Start of MATERIALS PROVIDED

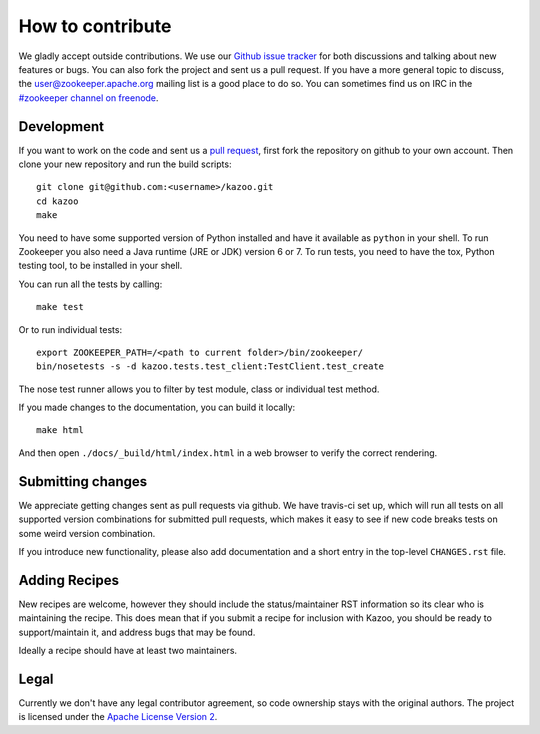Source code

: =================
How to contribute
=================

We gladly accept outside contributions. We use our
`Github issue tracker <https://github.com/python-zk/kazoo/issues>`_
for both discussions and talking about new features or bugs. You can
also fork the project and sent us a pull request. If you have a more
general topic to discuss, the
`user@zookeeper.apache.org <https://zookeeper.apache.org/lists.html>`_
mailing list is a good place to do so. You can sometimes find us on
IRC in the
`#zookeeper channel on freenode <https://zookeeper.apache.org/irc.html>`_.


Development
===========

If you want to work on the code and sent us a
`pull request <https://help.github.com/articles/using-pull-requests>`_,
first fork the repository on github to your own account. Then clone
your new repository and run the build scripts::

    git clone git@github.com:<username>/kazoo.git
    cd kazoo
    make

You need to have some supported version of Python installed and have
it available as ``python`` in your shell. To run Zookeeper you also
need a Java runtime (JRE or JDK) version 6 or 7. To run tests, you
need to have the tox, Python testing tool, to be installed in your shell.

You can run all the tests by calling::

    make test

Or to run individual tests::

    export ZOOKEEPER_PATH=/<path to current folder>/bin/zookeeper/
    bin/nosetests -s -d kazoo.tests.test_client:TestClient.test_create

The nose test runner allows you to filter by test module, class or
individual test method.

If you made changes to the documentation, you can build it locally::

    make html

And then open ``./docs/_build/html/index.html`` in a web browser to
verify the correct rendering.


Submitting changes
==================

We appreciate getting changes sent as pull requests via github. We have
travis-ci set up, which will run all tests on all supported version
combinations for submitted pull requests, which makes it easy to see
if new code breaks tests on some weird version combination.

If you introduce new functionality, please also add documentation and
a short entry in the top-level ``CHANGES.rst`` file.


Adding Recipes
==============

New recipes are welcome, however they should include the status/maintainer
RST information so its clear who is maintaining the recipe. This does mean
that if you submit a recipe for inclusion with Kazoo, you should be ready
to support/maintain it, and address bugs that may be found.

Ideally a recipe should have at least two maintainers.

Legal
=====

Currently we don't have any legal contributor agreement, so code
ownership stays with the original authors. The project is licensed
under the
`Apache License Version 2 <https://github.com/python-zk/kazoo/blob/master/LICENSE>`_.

End of MATERIALS PROVIDED
Start of MATERIALS PROVIDED

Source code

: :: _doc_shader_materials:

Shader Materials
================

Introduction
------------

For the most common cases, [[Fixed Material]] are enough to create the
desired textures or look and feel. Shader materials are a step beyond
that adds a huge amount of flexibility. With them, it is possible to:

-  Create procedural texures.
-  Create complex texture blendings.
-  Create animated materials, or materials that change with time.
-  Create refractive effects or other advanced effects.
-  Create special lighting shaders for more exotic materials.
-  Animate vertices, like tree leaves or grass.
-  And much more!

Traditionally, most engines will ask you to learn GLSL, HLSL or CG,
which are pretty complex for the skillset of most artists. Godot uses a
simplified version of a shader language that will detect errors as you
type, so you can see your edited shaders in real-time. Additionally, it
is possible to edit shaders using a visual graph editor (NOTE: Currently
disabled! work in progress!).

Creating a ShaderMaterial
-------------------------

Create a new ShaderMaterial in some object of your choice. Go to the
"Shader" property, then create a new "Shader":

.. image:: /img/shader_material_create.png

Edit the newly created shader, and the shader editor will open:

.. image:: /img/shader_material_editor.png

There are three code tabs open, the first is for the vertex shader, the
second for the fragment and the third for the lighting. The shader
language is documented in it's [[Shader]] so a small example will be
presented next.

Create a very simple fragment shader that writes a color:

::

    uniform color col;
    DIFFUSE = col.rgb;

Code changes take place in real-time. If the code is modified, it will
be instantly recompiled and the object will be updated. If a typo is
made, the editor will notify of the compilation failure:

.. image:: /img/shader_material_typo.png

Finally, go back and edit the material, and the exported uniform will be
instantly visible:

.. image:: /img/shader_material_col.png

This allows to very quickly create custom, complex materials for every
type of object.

End of MATERIALS PROVIDED

WORK TO COMPLETE: Based on the entries above, give the number of lines with the string "real" and no further text.

RESULT BELOW: 2